— Actions to take —
1. Could you print, word for word, the part of the Beam dynamic PipelineOptions thread from "In its current" up to and including "specific API proposal."?
2. Can you carry on the Apache Beam mailing-list thread about dynamic PipelineOptions, picking up right after its last line?

— Text excerpt —
* * * * * * * * *
You are viewing a plain text version of this content. The canonical link for it is here.

Posted to dev@beam.apache.org by Sam McVeety <sg...@google.com.INVALID> on 2016/07/29 19:14:32 UTC

Proposal: Dynamic PIpelineOptions

During the graph construction phase, the given SDK generates an initial
execution graph for the program.  At execution time, this graph is
executed, either locally or by a service.  Currently, Beam only supports
parameterization at graph construction time.  Both Flink and Spark supply
functionality that allows a pre-compiled job to be run without SDK
interaction with updated runtime parameters.

In its current incarnation, Dataflow can read values of PipelineOptions at
job submission time, but this requires the presence of an SDK to properly
encode these values into the job.  We would like to build a common layer
into the Beam model so that these dynamic options can be properly provided
to jobs.

Please see
https://docs.google.com/document/d/1I-iIgWDYasb7ZmXbGBHdok_IK1r1YAJ90JG5Fz0_28o/edit
for the high-level model, and
https://docs.google.com/document/d/17I7HeNQmiIfOJi0aI70tgGMMkOSgGi8ZUH-MOnFatZ8/edit
for
the specific API proposal.

Cheers,
Sam

Re: Proposal: Dynamic PIpelineOptions

Posted by Sam McVeety <sg...@google.com.INVALID>.

Thank you for the feedback.  I'm not hearing objections, so I'll go ahead
and draft a PR for ValueSupplier (possibly renamed to ValueProvider).

Cheers,
Sam

On Wed, Aug 10, 2016 at 3:50 PM, Sam McVeety <sg...@google.com> wrote:

> We can probably build a "real" case around the TextIO boilerplate -- say
> that a user wants to regularly run a Beam job with a different input path
> according to the day.  TextIO would be modified to support a dynamic value:
>
> TextIO.Read.withFilepattern(ValueSupplier<String>);
>
> ... and then the pipeline author would supply this via their own option:
>
> class MyPIpelineOptions extends PipelineOptions {
> @Default.RuntimeValueSupplier<String>("gs://bar")
> RuntimeValueSupplier<String> getInputPath();
> setInputPath(RuntimeValueSupplier<String>);
> }
>
> At this point, the same job graph could be reused with different values
> for --inputPath.
* * * * * * * * *
— Provided records —
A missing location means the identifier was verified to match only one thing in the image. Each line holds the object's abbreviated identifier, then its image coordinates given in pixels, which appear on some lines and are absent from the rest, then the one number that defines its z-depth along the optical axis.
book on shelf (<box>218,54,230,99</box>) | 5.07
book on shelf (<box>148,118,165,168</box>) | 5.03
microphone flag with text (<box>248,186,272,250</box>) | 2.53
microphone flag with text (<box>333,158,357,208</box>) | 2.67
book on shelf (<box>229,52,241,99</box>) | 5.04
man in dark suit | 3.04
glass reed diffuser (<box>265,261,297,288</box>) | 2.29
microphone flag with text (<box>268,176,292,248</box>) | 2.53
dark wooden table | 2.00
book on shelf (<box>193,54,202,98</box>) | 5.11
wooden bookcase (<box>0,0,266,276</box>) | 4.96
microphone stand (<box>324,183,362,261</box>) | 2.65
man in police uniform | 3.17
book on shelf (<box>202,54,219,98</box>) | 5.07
* * * * * * * * *
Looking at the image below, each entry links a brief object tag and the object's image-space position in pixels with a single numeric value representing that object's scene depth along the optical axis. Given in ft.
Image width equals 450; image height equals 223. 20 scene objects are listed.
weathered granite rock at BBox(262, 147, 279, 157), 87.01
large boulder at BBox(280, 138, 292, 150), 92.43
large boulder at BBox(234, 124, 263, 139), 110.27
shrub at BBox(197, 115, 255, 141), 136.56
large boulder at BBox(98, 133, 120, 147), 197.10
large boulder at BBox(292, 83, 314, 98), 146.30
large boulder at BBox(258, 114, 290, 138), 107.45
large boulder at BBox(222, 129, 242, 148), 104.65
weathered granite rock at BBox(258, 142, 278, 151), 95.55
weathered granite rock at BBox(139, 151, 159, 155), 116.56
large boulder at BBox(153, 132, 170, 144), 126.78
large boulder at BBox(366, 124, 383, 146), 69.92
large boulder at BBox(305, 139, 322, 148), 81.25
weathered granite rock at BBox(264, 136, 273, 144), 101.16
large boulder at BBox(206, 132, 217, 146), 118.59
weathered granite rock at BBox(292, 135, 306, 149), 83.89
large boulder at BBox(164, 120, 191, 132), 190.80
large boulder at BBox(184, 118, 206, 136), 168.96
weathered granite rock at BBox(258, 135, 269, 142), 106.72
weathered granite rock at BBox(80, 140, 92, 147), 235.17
* * * * * * * * *
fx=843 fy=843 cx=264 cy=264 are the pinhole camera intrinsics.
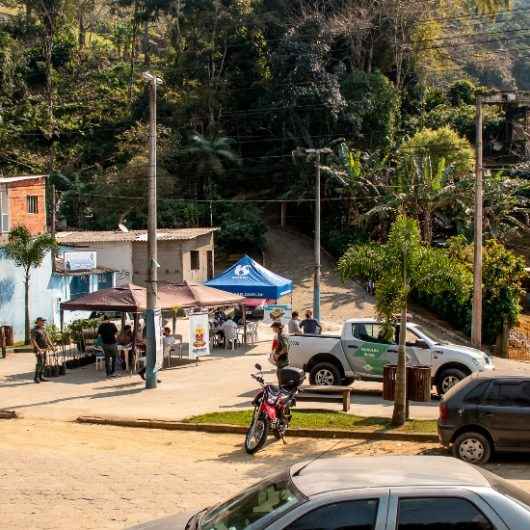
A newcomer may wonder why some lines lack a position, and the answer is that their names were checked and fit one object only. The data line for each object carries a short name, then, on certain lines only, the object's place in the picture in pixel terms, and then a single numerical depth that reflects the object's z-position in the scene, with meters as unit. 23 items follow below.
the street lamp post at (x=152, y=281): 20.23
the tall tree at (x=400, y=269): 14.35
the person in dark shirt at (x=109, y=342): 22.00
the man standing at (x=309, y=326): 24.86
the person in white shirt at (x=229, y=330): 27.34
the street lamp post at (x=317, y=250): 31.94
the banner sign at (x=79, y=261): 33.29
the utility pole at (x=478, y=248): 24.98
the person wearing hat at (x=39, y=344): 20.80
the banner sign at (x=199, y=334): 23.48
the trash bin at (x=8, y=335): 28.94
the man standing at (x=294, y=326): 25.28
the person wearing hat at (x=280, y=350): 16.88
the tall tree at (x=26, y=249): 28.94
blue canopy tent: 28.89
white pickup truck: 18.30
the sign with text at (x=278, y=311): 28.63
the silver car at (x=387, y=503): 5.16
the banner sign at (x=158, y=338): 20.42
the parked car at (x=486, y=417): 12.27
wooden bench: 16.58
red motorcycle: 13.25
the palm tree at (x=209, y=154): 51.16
* * * * * * * * *
— Activity answers —
1.
In its current incarnation, Dataflow can read values of PipelineOptions at
job submission time, but this requires the presence of an SDK to properly
encode these values into the job.  We would like to build a common layer
into the Beam model so that these dynamic options can be properly provided
to jobs.

Please see
https://docs.google.com/document/d/1I-iIgWDYasb7ZmXbGBHdok_IK1r1YAJ90JG5Fz0_28o/edit
for the high-level model, and
https://docs.google.com/document/d/17I7HeNQmiIfOJi0aI70tgGMMkOSgGi8ZUH-MOnFatZ8/edit
for
the specific API proposal.

2.
>
>
> Cheers,
> Sam
>
> On Wed, Aug 10, 2016 at 12:17 PM, Ismaël Mejía <ie...@gmail.com> wrote:
>
>> +1 It sounds really nice, (4) is by far the most consistent with the
>> current Options implementation.
>> One extra thing, maybe it is a good idea to sketch a 'real' use case to
>> make the concepts/need more evident.
>>
>> Ismaël
>>
>> On Tue, Aug 9, 2016 at 8:49 PM, Sam McVeety <sg...@google.com.invalid>
>> wrote:
>>
>> > Thanks, Amit and JB.  Amit, to your question: the intention with
>> > availability to PTransforms is provide the ValueProvider abstraction
>> (which
>> > may be implemented on top of PipelineOptions) so that they do not take a
>> > dependency on PipelineOptions.
>> >
>> > Cheers,
>> > Sam
>> >
>> > On Mon, Aug 8, 2016 at 12:26 AM, Jean-Baptiste Onofré <jb...@nanthrax.net>
>> > wrote:
>> >
>> > > +1
>> > >
>> > > Thanks Sam, it sounds interesting.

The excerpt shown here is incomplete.